Sharing intel is key to success for mall tenants, specialists say

April 4, 2018

In an increasingly competitive environment, harnessing technology to serve — and to learn about — the customer is as crucial to landlords as it is to retailers.

“Mall owners realize that they need to be upping their game in terms of data and technology,” said Melina Cordero, CBRE's head of retail research for the Americas. “Retailers have traditionally been much better at collecting data on customers and using technology, and landlords have been behind; landlords are finally trying to play catch-up and collect data, and they are all making technology investments.”

Retailers have been using technology to better understand their customers for years and are beginning to share more of that data with owners. Retail REIT Ramco-Gershenson is using data collected from one of its tenants to revisit its marketing strategy for a new project in Detroit. “The retailer is actually drawing from a customer group that is quite a bit larger than what most people think is the primary or secondary trade area,” said Todd Caruso, senior managing director of retail advisory and transaction services at CBRE. Now the landlord and retailer are launching a program to jointly collect customer cell phone data to validate the retailer’s findings.

Landlords have not exactly been standing still with their own technology initiatives, though. Simon created Simon Innovation Group in 2012 to develop technologies that include digital directories, a parking-reservation system (in partnership with the MyPark App) and a Facebook messenger bot that guides shoppers in finding the answers they need quickly.

“Consumers today are seeking positive shopping experiences, and by collecting data on the individuals that visit a center, landlords can create the type of centers that pull a shopper in”

In 2015 Simon installed 4,800 electronic messaging beacons at 192 malls and shopping centers nationwide. Like systems deployed by other center owners, these allow shoppers to receive messages and also enable the landlord and the tenants to learn more about consumer shopping patterns by tracking visitors’ cellphones — without knowing their identities or phone numbers.

“Consumers today are seeking positive shopping experiences, and by collecting data on the individuals that visit a center, landlords can create the type of centers that pull a shopper in,” said Ashlyn W. Booth, director of retail property marketing at JLL. “For example, merchandise categories can be tailored to best suit the customer’s needs and wants.”

GGP, too, has a number of technology-based programs under way. Owners of Amazon.com’s digital assistants, such as Echo, can add GGP to their Alexa voice-activated device and learn about latest events or store openings at participating malls. The program includes Cumberland Mall, in Atlanta; Ridgedale Center, Minnetonka, Minn., and The Shops at La Cantera, San Antonio.

GGP also worked with INRIX, a provider of street and off-street parking information, to help guide customers to available parking places.

Macerich, for its part, has teamed up with several technology firms. Among these are a program with Spring that enables shoppers to receive frequent-shopping rewards; Steps Away, which sends push notifications over free Wi-Fi to a shopper's mobile phone; Happy Returns, a centralized merchandise-returns program that uses in-mall kiosks; and Kipsu, a text-based concierge service through which shoppers text in questions and receive live responses.

“It was inevitable that shopping mall operators are going to have to move to platforms and networks as a way to compete successfully into the future ”

INFORMATION SUPPLIED -
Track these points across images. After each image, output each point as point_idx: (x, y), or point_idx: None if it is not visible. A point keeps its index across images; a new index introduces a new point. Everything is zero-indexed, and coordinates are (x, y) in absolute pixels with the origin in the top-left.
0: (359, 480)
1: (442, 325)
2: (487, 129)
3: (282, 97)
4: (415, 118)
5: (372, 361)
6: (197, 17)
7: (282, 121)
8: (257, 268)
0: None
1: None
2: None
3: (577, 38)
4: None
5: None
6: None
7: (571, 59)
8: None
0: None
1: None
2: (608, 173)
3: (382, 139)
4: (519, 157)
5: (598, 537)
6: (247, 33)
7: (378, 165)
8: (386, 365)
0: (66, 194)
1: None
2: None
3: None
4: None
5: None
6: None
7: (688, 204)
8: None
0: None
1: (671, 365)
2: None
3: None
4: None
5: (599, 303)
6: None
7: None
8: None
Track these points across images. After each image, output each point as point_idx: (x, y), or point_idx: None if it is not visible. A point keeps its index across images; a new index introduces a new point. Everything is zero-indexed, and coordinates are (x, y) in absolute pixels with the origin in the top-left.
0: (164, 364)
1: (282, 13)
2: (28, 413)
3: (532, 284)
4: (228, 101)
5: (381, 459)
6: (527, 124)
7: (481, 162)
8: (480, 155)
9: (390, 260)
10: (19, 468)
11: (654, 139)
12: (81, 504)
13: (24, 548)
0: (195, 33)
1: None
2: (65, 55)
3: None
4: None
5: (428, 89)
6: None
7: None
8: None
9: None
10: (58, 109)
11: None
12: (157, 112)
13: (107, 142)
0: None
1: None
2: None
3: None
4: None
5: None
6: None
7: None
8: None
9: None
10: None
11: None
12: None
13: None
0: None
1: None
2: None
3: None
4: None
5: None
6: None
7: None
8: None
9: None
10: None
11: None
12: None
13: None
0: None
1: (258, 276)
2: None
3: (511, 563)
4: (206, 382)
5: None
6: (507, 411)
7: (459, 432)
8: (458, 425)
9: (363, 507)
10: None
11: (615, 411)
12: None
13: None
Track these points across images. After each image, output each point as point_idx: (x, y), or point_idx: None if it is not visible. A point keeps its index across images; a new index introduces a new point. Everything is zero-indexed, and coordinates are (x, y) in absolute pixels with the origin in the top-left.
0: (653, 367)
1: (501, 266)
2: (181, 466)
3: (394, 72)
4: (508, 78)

GOAL - Summarize the article above on mall landlords and technology in two sentences.

RESULT OF THIS EXERCISE - Mall landlords, long behind retailers at collecting customer data and using technology, are now making technology investments to catch up, and retailers are beginning to share more of their data with them. Owners such as Simon, GGP, and Macerich have launched programs that include messaging beacons that track shopping patterns, parking tools, voice-assistant updates on mall events, and a text-based concierge service.